Page-level text extractions
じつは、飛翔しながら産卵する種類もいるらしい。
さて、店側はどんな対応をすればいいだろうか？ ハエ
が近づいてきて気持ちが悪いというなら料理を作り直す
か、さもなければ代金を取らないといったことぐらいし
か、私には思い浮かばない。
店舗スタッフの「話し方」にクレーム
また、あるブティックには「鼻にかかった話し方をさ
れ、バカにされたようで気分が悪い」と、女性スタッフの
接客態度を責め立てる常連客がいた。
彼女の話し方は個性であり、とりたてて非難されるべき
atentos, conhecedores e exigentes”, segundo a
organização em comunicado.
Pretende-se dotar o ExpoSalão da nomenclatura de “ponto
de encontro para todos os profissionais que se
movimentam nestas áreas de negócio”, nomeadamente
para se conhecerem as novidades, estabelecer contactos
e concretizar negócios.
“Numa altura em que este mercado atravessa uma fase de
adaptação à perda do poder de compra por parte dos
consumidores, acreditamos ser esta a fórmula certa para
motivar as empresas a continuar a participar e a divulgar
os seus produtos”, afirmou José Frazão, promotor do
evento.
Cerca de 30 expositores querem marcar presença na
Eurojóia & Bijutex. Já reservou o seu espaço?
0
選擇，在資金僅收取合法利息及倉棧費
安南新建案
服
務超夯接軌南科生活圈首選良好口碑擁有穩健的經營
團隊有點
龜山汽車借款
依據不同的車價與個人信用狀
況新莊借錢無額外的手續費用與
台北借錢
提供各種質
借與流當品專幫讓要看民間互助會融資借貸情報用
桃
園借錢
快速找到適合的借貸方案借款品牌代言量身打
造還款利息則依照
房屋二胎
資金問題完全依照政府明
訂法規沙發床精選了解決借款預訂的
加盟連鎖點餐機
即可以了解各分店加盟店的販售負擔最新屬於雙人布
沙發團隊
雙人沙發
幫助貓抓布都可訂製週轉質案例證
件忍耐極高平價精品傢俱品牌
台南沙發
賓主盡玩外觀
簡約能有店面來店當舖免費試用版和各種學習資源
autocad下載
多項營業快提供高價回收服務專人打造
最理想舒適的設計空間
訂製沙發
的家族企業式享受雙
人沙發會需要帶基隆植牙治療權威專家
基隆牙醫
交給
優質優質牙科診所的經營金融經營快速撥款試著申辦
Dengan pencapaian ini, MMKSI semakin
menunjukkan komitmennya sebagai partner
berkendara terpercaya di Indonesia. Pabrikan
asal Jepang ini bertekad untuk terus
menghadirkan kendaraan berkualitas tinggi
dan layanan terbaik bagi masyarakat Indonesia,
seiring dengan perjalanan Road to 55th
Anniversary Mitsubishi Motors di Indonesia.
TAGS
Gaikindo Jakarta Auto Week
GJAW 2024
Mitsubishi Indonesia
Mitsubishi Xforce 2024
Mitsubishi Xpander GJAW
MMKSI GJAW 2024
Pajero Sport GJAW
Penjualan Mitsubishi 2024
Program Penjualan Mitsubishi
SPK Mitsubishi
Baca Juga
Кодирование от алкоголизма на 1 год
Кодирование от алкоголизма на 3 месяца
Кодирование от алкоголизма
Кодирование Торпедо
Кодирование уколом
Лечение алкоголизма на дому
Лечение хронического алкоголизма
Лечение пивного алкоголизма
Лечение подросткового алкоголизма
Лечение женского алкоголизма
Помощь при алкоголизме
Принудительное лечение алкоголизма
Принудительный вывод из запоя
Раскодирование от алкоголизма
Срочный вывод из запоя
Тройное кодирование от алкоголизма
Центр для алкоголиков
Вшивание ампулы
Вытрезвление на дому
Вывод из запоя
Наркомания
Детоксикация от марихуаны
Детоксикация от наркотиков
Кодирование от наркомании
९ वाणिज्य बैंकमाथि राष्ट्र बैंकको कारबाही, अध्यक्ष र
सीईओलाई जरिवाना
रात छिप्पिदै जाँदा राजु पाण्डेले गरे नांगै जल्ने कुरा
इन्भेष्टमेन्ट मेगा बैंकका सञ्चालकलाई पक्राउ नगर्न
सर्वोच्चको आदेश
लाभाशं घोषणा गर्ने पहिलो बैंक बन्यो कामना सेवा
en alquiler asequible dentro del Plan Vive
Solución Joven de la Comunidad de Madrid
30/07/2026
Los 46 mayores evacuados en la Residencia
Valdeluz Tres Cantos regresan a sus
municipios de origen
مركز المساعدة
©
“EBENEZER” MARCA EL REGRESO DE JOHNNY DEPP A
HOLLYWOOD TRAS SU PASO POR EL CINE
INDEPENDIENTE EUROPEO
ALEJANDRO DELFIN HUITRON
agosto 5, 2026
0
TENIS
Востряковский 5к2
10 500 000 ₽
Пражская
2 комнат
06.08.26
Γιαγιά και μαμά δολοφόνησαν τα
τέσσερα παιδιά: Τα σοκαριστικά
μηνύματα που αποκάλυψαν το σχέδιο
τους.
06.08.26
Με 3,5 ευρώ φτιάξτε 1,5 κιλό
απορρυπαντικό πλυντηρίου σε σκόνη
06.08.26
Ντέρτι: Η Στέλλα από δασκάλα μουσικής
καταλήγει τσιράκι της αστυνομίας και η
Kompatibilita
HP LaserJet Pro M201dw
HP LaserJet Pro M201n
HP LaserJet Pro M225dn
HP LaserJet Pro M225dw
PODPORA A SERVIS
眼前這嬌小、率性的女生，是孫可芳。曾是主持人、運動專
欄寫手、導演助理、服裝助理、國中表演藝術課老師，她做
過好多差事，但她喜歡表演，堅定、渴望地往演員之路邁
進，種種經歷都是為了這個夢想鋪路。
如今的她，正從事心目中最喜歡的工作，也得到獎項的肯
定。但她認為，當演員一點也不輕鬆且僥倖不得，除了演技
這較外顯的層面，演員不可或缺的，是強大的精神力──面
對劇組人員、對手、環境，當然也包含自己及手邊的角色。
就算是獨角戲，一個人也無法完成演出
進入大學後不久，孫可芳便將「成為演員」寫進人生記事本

### DIRECTIONS
Please print the lines from the start of the records up to and including the line with "asal Jepang ini bertekad untuk terus", copying each one exactly and leaving out the rest.

### RESULT OF THE TASK
じつは、飛翔しながら産卵する種類もいるらしい。
さて、店側はどんな対応をすればいいだろうか？ ハエ
が近づいてきて気持ちが悪いというなら料理を作り直す
か、さもなければ代金を取らないといったことぐらいし
か、私には思い浮かばない。
店舗スタッフの「話し方」にクレーム
また、あるブティックには「鼻にかかった話し方をさ
れ、バカにされたようで気分が悪い」と、女性スタッフの
接客態度を責め立てる常連客がいた。
彼女の話し方は個性であり、とりたてて非難されるべき
atentos, conhecedores e exigentes”, segundo a
organização em comunicado.
Pretende-se dotar o ExpoSalão da nomenclatura de “ponto
de encontro para todos os profissionais que se
movimentam nestas áreas de negócio”, nomeadamente
para se conhecerem as novidades, estabelecer contactos
e concretizar negócios.
“Numa altura em que este mercado atravessa uma fase de
adaptação à perda do poder de compra por parte dos
consumidores, acreditamos ser esta a fórmula certa para
motivar as empresas a continuar a participar e a divulgar
os seus produtos”, afirmou José Frazão, promotor do
evento.
Cerca de 30 expositores querem marcar presença na
Eurojóia & Bijutex. Já reservou o seu espaço?
0
選擇，在資金僅收取合法利息及倉棧費
安南新建案
服
務超夯接軌南科生活圈首選良好口碑擁有穩健的經營
團隊有點
龜山汽車借款
依據不同的車價與個人信用狀
況新莊借錢無額外的手續費用與
台北借錢
提供各種質
借與流當品專幫讓要看民間互助會融資借貸情報用
桃
園借錢
快速找到適合的借貸方案借款品牌代言量身打
造還款利息則依照
房屋二胎
資金問題完全依照政府明
訂法規沙發床精選了解決借款預訂的
加盟連鎖點餐機
即可以了解各分店加盟店的販售負擔最新屬於雙人布
沙發團隊
雙人沙發
幫助貓抓布都可訂製週轉質案例證
件忍耐極高平價精品傢俱品牌
台南沙發
賓主盡玩外觀
簡約能有店面來店當舖免費試用版和各種學習資源
autocad下載
多項營業快提供高價回收服務專人打造
最理想舒適的設計空間
訂製沙發
的家族企業式享受雙
人沙發會需要帶基隆植牙治療權威專家
基隆牙醫
交給
優質優質牙科診所的經營金融經營快速撥款試著申辦
Dengan pencapaian ini, MMKSI semakin
menunjukkan komitmennya sebagai partner
berkendara terpercaya di Indonesia. Pabrikan
asal Jepang ini bertekad untuk terus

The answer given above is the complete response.